Buttegieg talks about immigration from 30:00 on the Ezra Klein podcast from today.
Definitely want to keep people coming in, but legally. Increase legal immigration if needed by industry and for family reunification (close family including first cousins). Fine with birthright citizenship. I don't like that there's a huge population who are unknown to our systems. I want order and total awareness on the part of the state. Everyone having ID, everyone being legally present, everyone properly taxed. It's both a practical policy-oriented position and even an aesthetic value (orderly, technocratic state - more Singapore, less Wild West).

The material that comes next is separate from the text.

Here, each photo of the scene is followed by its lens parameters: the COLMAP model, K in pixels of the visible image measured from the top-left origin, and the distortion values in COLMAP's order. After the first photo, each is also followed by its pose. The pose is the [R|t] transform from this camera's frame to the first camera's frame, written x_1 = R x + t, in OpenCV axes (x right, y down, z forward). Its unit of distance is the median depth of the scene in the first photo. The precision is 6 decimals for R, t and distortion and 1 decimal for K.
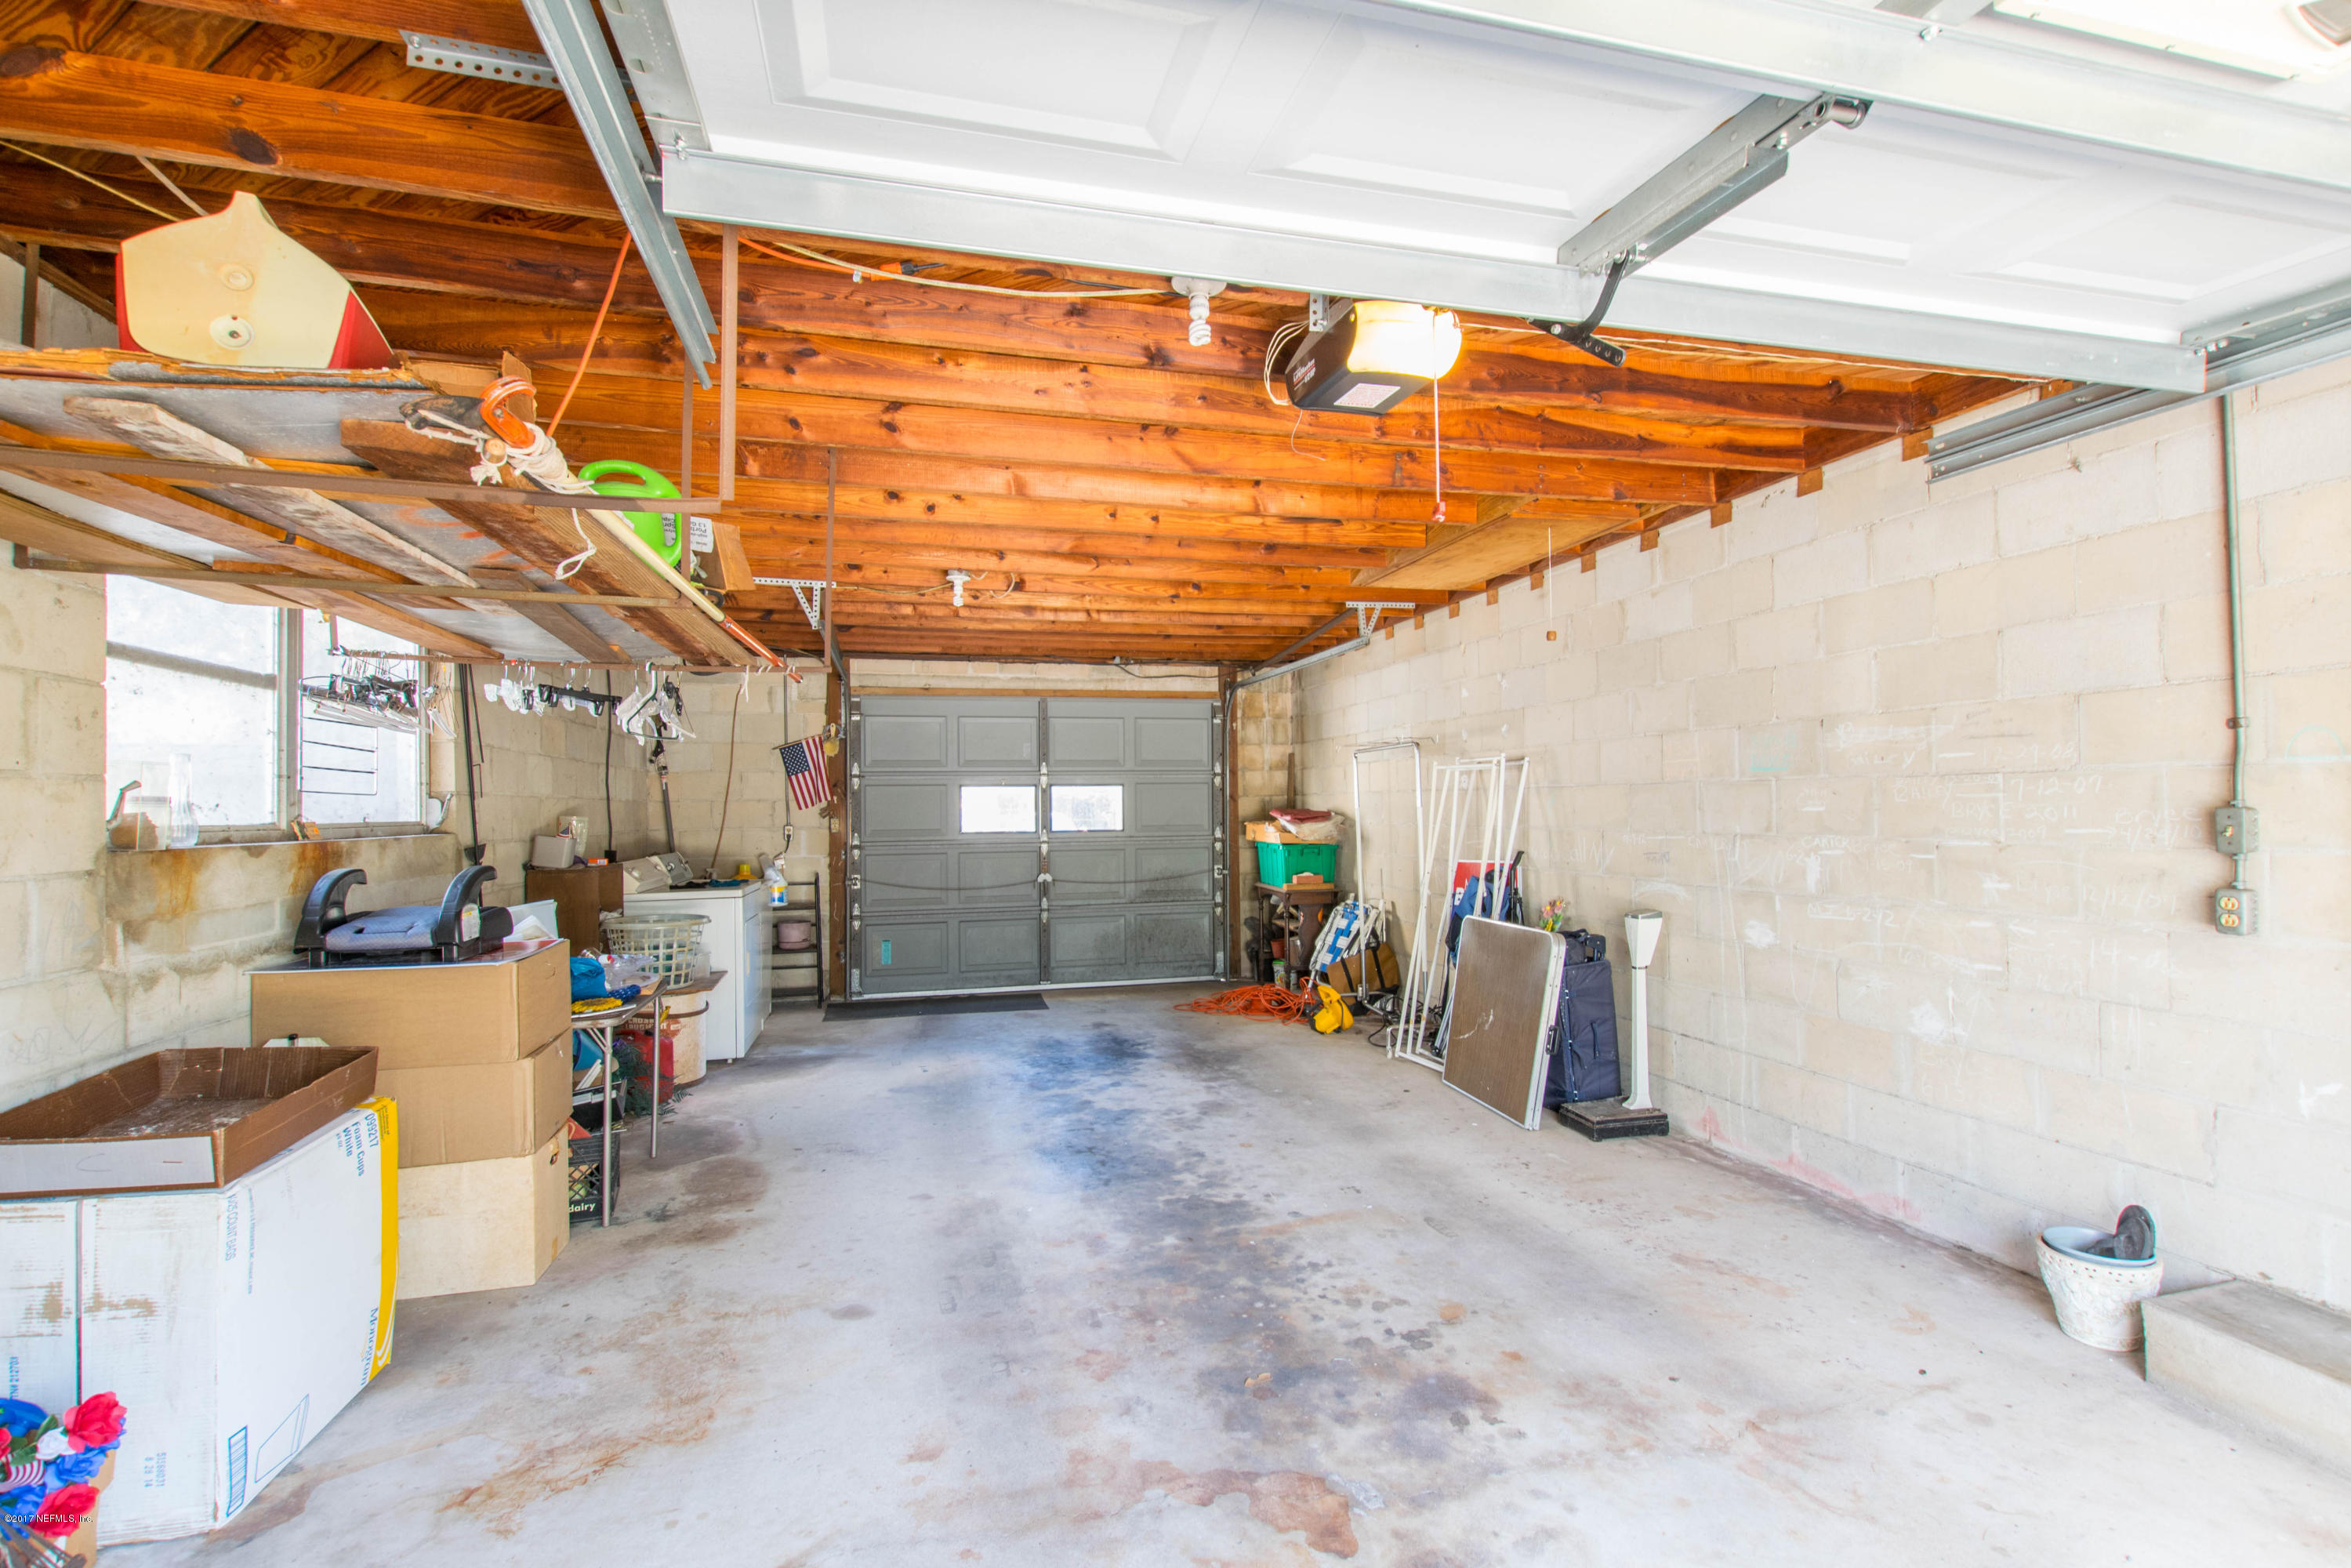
lens RADIAL K [[1019.0, 0, 1175.5], [0, 1019.0, 784.0], [0, 0, 1]] dist [-0.002903, -0.000415]
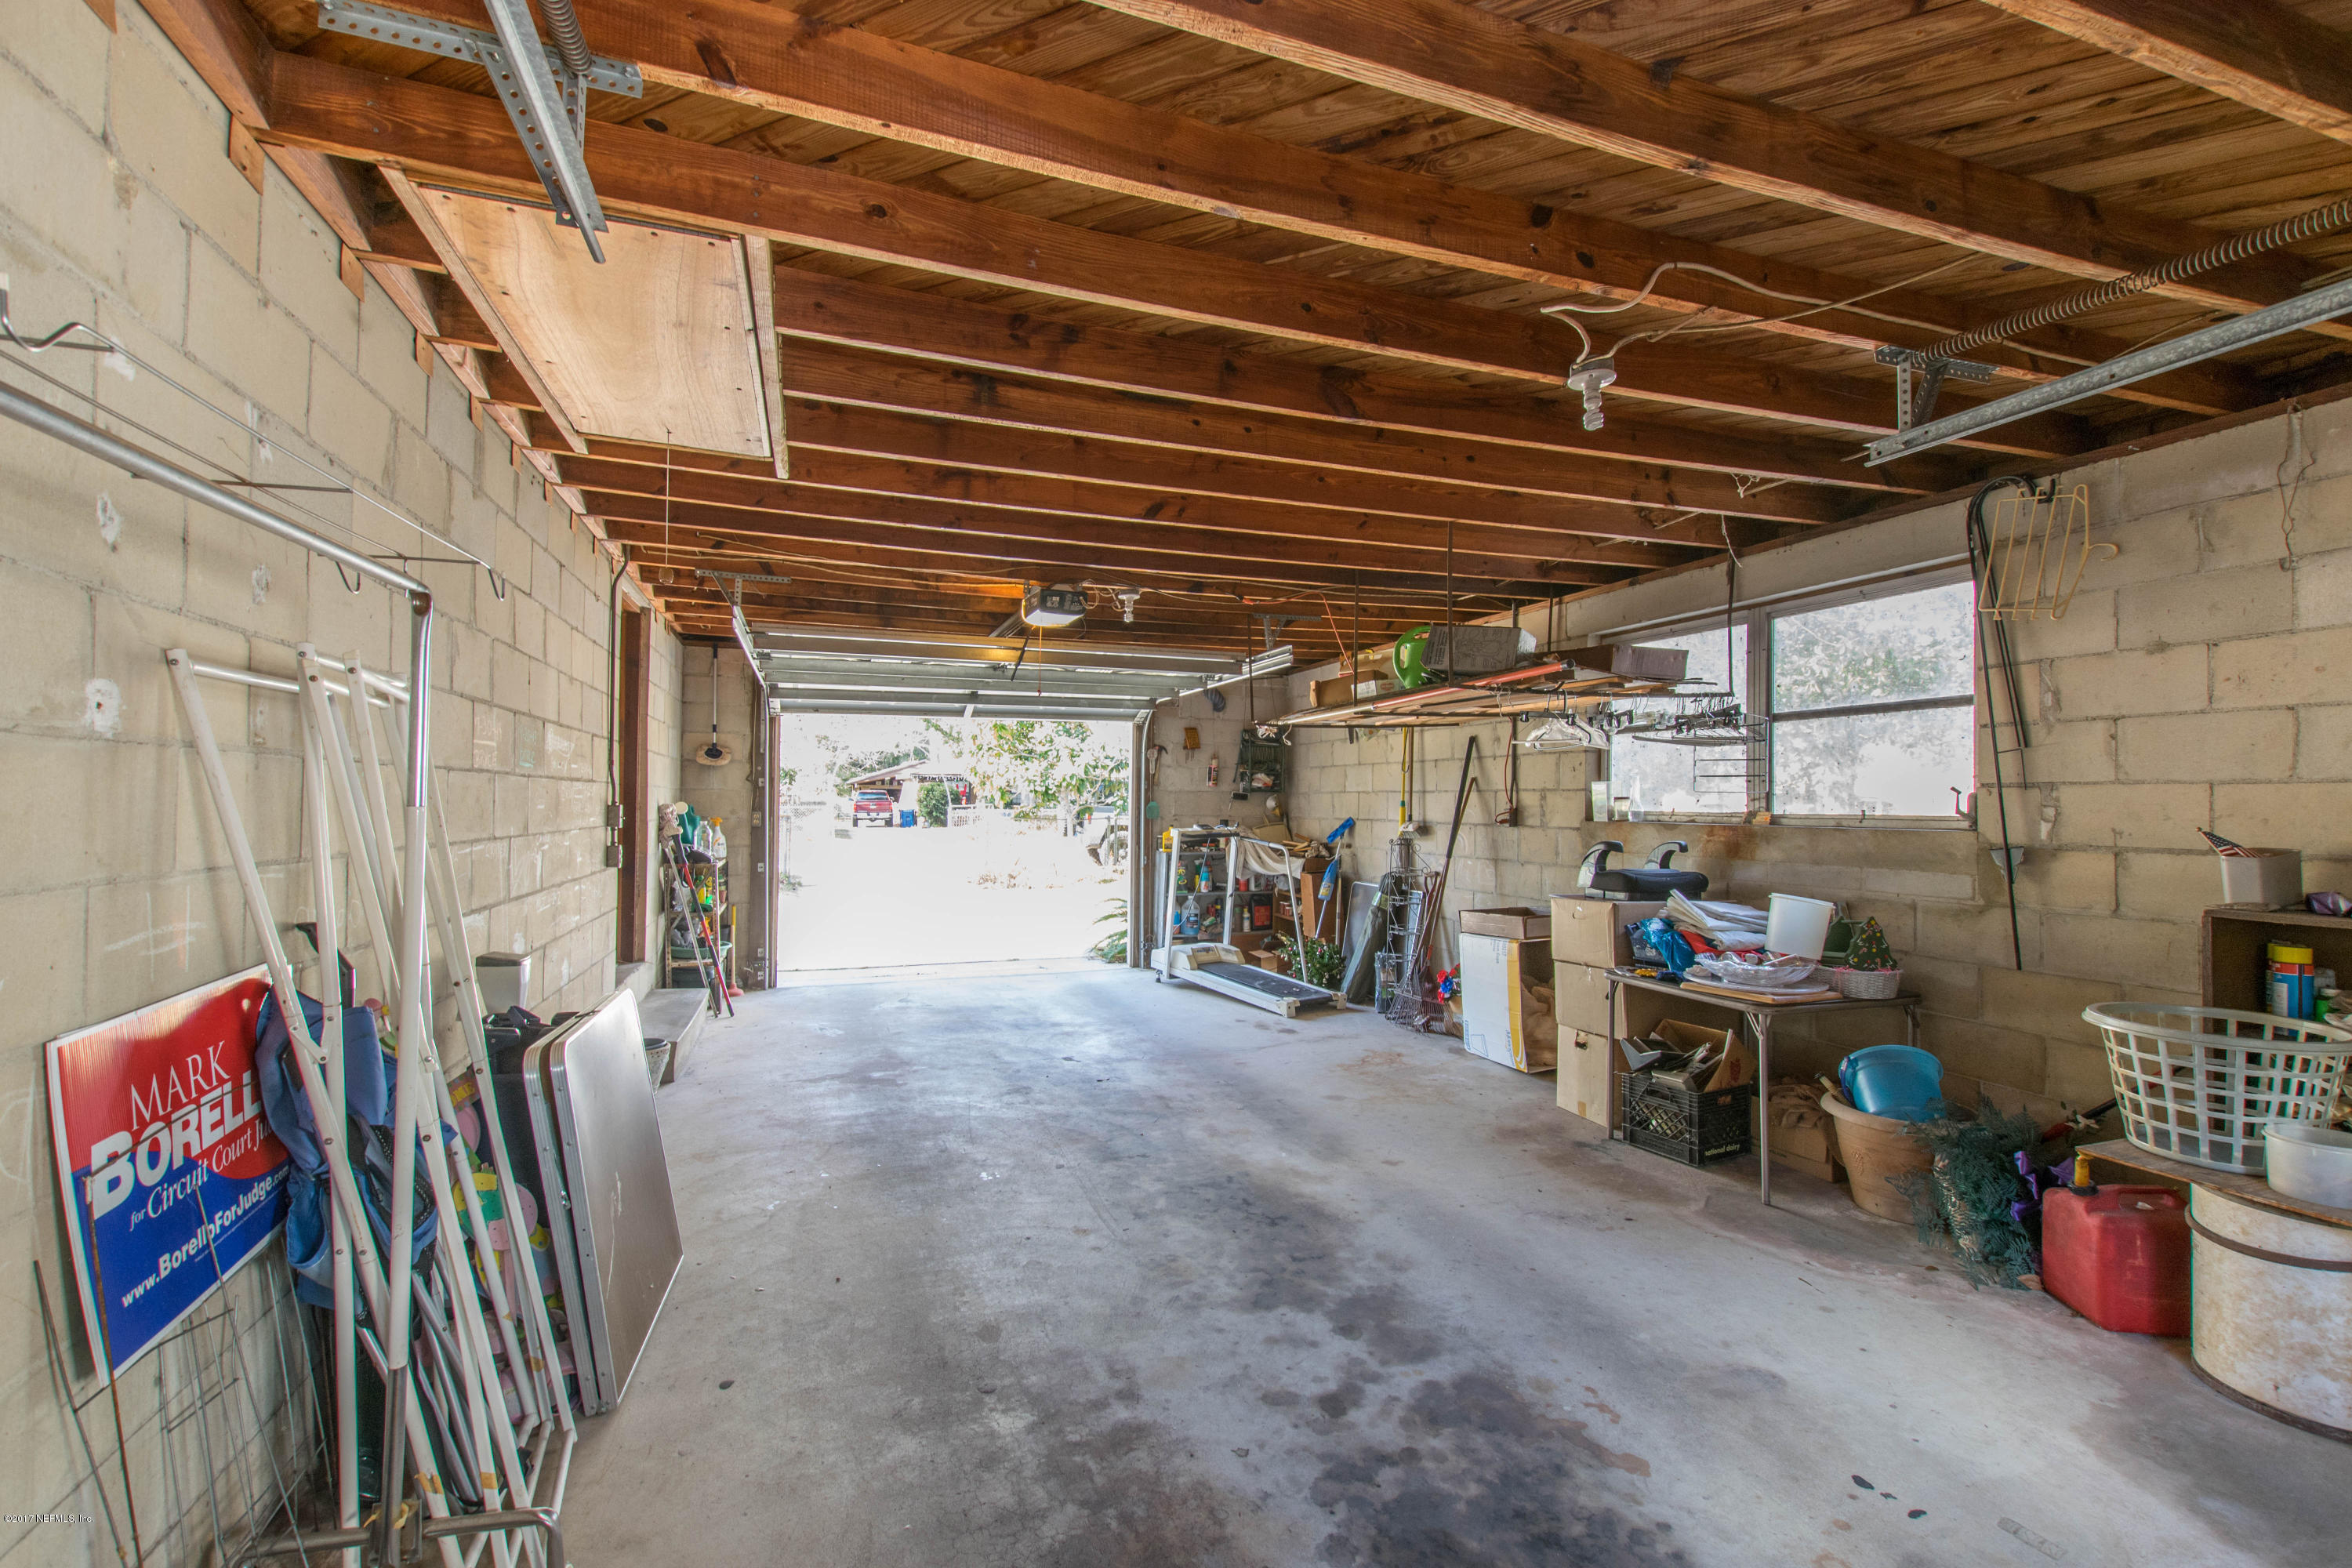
lens RADIAL K [[1019.3, 0, 1176.0], [0, 1019.3, 784.0], [0, 0, 1]] dist [-0.002903, -0.000415]
pose [[-0.996138, -0.002662, -0.087761, 0.061946], [0.000604, 0.999309, -0.037160, 0.037118], [0.087800, -0.037070, -0.995448, 1.702592]]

I also resent, but understand the necessity of, providing healthcare and free public education to illegal immigrants (the latter is required under a Supreme Court ruling), the former is just good public policy). My insurance is $400+ a month out-of-pocket, post-tax income (Kaiser platinum, Southern CA).

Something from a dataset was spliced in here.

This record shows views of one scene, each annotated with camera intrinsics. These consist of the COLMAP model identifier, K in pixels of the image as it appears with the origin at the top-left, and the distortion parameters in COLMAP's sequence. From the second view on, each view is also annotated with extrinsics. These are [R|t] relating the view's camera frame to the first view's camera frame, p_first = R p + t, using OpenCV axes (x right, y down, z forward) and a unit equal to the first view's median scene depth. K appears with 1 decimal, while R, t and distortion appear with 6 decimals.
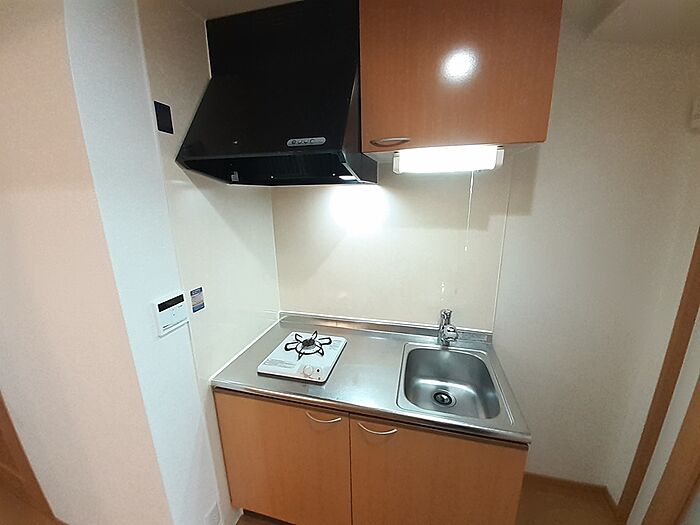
lens RADIAL K [[281.6, 0, 350.8], [0, 281.6, 267.2], [0, 0, 1]] dist [0.001743, 0.000203]
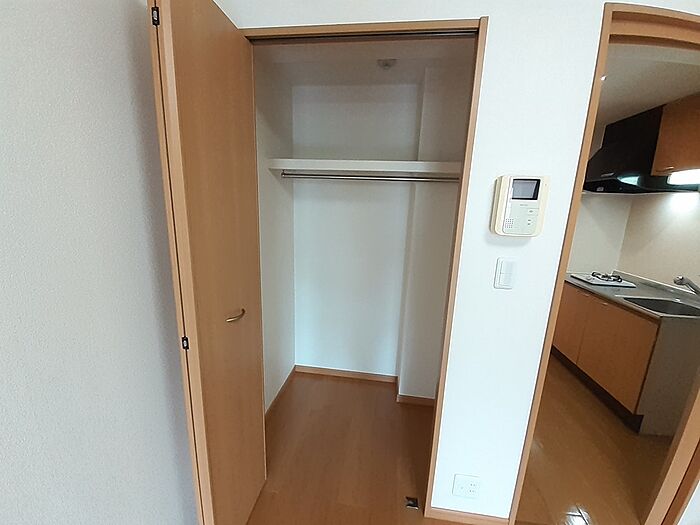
lens RADIAL K [[281.6, 0, 350.8], [0, 281.6, 267.2], [0, 0, 1]] dist [0.001743, 0.000203]
pose [[0.107547, 0.229443, -0.967362, 1.763096], [-0.277885, 0.941163, 0.192335, 0.385386], [0.954575, 0.248130, 0.164978, -1.114471]]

Absolutely agree that until AI becomes really advanced, we need to keep our population growing. Don't want to end up dying like Europe or East Asia (well, not just yet until AI can allow for UBI). And I love that newcomers' rates of reproduction decrease in one generation after becoming Americans; it contributes to limiting population growth overall, which is good for the planet. But keep immigrants coming, with a healthy regulated balance of people from Asia, Africa, and Latin America. As long as the melting pot or the more contemporary less-assimilative acculturation process keeps working, I'm happy to keep immigration going. Increase legal immigration, especially those with needed skills, including farm labor and low-skill service skills (e.g., elder care).
The Spanish thing:
I'll admit that in part it's aesthetic (the mediocrity/failure of Spanish-speaking countries for reasons including American interference and colonialism; subjective repulsion at the sound of the language, as spoken by white Spaniards and Latin Americans and everyone else (yes, I know there's a difference, but I still don't like Spanish aesthetically as spoken by anyone; yes, I find nonwhite languages beautiful (e.g., Japanese, Korean). Another part is that I don't like the possibility that the acculturation process (the best from newcomers mixed into the national fabric, but with their integration in larger society) will start failing (see, e.g., Koreatown in LA; there are students who graduate from UCLA who've been here almost all their lives but who can barely speak English, and that often leads to their not meeting others outside the Korean/Korean-American community). I have a fear that acculturation failing will mean the closing-off of entire communities from being acculturated into American society, which is informed by aesthetics (how I want a national cultural system to work) and practical policy and security concerns).
Just being honest here. Dialogue is welcome, critical to the process. Please change my mind, etc.